В. Он был очень приветлив в обращении?

О. О да! В нем не было гордыни; он был очень свободен в общении и очень весел, и был одним из самых добродушных людей, когда-либо живших.

В. Он редко был обременен деньгами?

О. Нет; конечно, он был чертовски неплатежеспособен; но когда у него появлялись деньги, он посылал за своими кредиторами и расплачивался со всеми; он выплатил моему хозяину от двадцати до тридцати фунтов за раз.

В. Вы тогда не держали свою лавку?

О. Нет, сэр; я жил у некоего Ландера здесь в течение двадцати лет; и именно тогда, когда я был учеником и подмастерьем у него, я прислуживал мистеру Томсону. Ландер делал его парики «мажор» и «боб», а некий Тейлор с Крейвен-стрит в Стрэнде делал его парики с косичкой. Он был отличным клиентом для обоих.

В. Вы обслуживали кого-нибудь из его посетителей?

О. Да; Куина и Литтлтона, сэра Джорджа, кажется, его так называли. Он был таким неженкой, помню, и таким чертовски трудным в бритье, что никто из парней в лавке не осмеливался взяться за него, кроме меня. Я часто держал Куина за нос, что требовало некоторой смелости, скажу я вам. Однажды он специально спросил, в хорошем ли состоянии бритва; и заявил, что у него в гостиной дома столько ушей цирюльников, сколько у любого мальчишки птичьих яиц на нитке; и поклялся, что если я не побрею его гладко, он добавит мое к этому числу. «Ах, — сказал Томсон, — Вулл бреет очень хорошо, уверяю вас».

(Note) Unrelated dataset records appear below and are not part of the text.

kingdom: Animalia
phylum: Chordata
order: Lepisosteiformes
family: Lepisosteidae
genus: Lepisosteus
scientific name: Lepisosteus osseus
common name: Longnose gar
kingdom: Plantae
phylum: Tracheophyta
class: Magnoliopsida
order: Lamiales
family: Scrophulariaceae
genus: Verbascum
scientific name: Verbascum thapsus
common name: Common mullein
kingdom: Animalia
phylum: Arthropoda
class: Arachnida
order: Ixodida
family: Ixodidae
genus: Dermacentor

В. Вы видели «Времена года», я полагаю?

О. Да, сэр; и однажды знал большую их часть наизусть. (Здесь он процитировал отрывок из «Весны».) Шеперд, который раньше держал гостиницу «Замок», показал мне книгу, написанную Томсоном, которая была о восстании 1745 года и положена на музыку, но, кажется, он сказал мне, что она не была опубликована. (Я упомянул об этом мистеру Робертсону, но он подумал, что Тейлор допустил небольшую ошибку; возможно, это были какие-то патриотические песни из маски «Альфред».)

В. Говорят, что причиной его смерти стала поездка на лодке из Кью в Ричмонд, когда он был сильно разгорячен ходьбой?

О. Нет; полагаю, он справился с этим; но после попойки с Куином он принял порцию винного камня, как часто делал в таких случаях, что вместе с лихорадкой, которая была до этого, свело его в могилу. (Мистер Робертсон не согласился с этим.)

В. Он жил, кажется, в Кью-Фут-лейн?

О. Да, и умер там; в самом дальнем доме рядом с Ричмондскими садами, теперь это дом мистера Боскауэна. Некоторое время до этого он жил в меньшем доме выше по улице, в котором жила миссис Дэвис.

В. Вы ухаживали за ним до самого конца?

О. Сэр, я брил его в самый день его смерти; он был очень слаб, но с трудом смог сесть в постели. Я спросил его, как он себя чувствует в то утро. «Ах, Вулл, — ответил он, — мне действительно очень плохо». (Мистер Робертсон сказал мне, что он сам распорядился провести эту процедуру как освежение для своего друга.)

Тейлор закончил сердечной похвалой его характеру.

Этот разговор состоялся в одной из беседок на Ричмонд-грин, куда я случайно заглянул. Позже я обнаружил, что это было место сельских встреч для группы старых инвалидов из списка немощных природы; которые встречались там каждый день после обеда, в хорошую погоду, чтобы пересказывать и комментировать «сказания былых времен».

Я расспрашивал о Ландере, миссис Хобарт и Тейлоре с Крейвен-стрит, но обнаружил, что никто из них не выжил. Считалось, что у миссис Хобарт была дочь, вышедшая замуж в городе, по фамилии Эгертон; но было маловероятно, учитывая прошедшее время, что она могла сообщить что-то новое.

Тейлор сказал мне, что покойный доктор Додд обращался к нему несколько лет назад за анекдотами и информацией, касающимися Томсона.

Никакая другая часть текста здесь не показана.